Stored dataset items
- - - - - - -
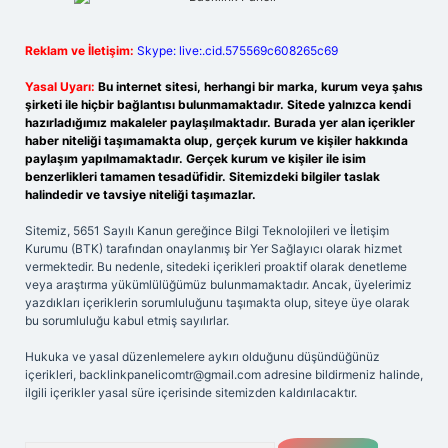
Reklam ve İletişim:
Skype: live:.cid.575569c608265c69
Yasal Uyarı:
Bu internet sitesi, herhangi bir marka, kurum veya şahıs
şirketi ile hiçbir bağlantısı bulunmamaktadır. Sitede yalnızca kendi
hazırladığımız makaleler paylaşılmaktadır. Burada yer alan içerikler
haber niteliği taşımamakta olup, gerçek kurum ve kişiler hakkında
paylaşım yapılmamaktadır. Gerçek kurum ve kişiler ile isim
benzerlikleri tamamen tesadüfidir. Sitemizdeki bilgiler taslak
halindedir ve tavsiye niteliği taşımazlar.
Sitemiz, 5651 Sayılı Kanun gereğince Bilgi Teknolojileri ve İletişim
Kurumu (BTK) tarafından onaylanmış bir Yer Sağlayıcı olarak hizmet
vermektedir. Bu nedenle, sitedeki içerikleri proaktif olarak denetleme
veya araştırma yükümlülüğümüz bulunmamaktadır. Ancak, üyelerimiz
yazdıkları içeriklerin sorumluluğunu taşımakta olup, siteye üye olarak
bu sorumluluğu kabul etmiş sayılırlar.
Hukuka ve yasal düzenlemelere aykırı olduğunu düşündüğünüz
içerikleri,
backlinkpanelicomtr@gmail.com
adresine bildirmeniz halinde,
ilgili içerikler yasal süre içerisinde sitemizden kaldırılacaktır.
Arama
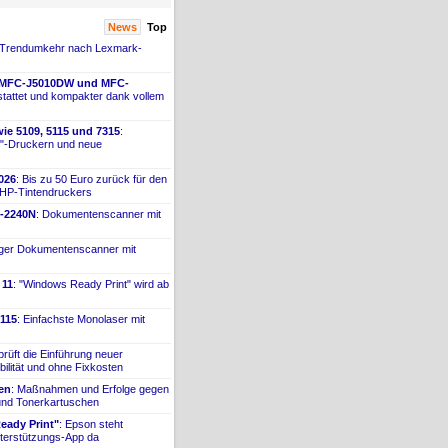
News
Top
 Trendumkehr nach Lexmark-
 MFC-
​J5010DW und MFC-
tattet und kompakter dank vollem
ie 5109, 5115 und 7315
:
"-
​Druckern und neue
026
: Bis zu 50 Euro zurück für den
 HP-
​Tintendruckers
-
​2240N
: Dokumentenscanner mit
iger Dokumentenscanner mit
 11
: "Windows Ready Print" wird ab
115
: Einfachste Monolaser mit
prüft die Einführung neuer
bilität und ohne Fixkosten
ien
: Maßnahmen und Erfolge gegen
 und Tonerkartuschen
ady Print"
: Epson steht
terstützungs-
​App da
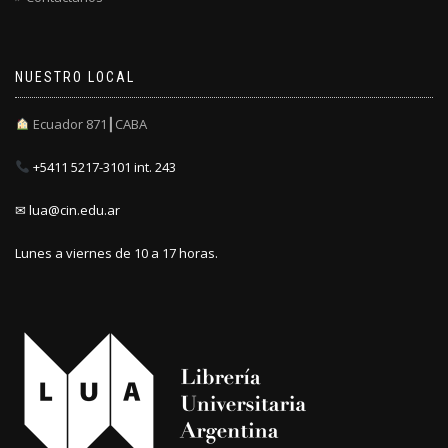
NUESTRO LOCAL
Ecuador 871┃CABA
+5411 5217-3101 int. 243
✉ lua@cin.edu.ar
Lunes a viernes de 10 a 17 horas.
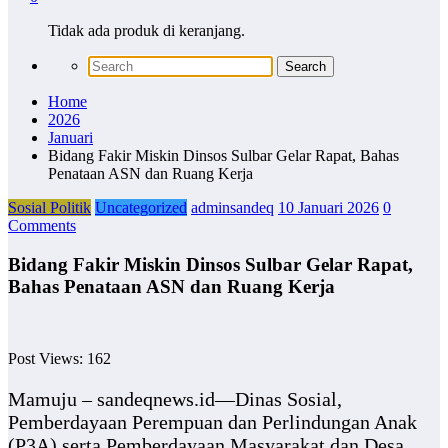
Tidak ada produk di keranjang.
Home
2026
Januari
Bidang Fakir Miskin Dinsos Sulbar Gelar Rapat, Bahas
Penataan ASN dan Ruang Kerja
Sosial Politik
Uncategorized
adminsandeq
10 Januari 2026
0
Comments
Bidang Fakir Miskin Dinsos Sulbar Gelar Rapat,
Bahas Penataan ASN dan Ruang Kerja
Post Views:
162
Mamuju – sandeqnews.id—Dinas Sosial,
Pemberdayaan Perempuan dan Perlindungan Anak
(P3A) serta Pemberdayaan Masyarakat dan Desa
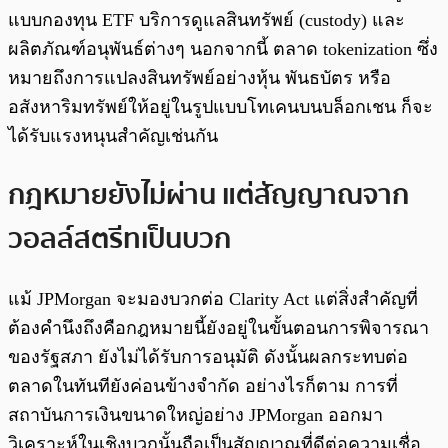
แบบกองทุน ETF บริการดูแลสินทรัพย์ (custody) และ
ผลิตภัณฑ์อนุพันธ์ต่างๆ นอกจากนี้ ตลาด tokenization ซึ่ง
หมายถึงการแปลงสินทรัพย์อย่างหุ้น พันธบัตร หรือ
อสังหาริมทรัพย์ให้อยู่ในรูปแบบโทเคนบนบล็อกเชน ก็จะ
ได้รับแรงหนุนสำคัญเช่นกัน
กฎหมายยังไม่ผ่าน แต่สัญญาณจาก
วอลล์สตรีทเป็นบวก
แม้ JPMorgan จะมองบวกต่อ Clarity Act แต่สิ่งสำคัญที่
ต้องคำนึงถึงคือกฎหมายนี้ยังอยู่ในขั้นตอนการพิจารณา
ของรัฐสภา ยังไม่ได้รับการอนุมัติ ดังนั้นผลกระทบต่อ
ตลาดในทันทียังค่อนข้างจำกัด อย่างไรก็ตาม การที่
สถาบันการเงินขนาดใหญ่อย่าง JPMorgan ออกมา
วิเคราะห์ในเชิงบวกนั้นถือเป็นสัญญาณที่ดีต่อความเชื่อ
- - - - - - -
Among the records above, find each line containing the string "Bahas" and copy it.

Bidang Fakir Miskin Dinsos Sulbar Gelar Rapat, Bahas
Bahas Penataan ASN dan Ruang Kerja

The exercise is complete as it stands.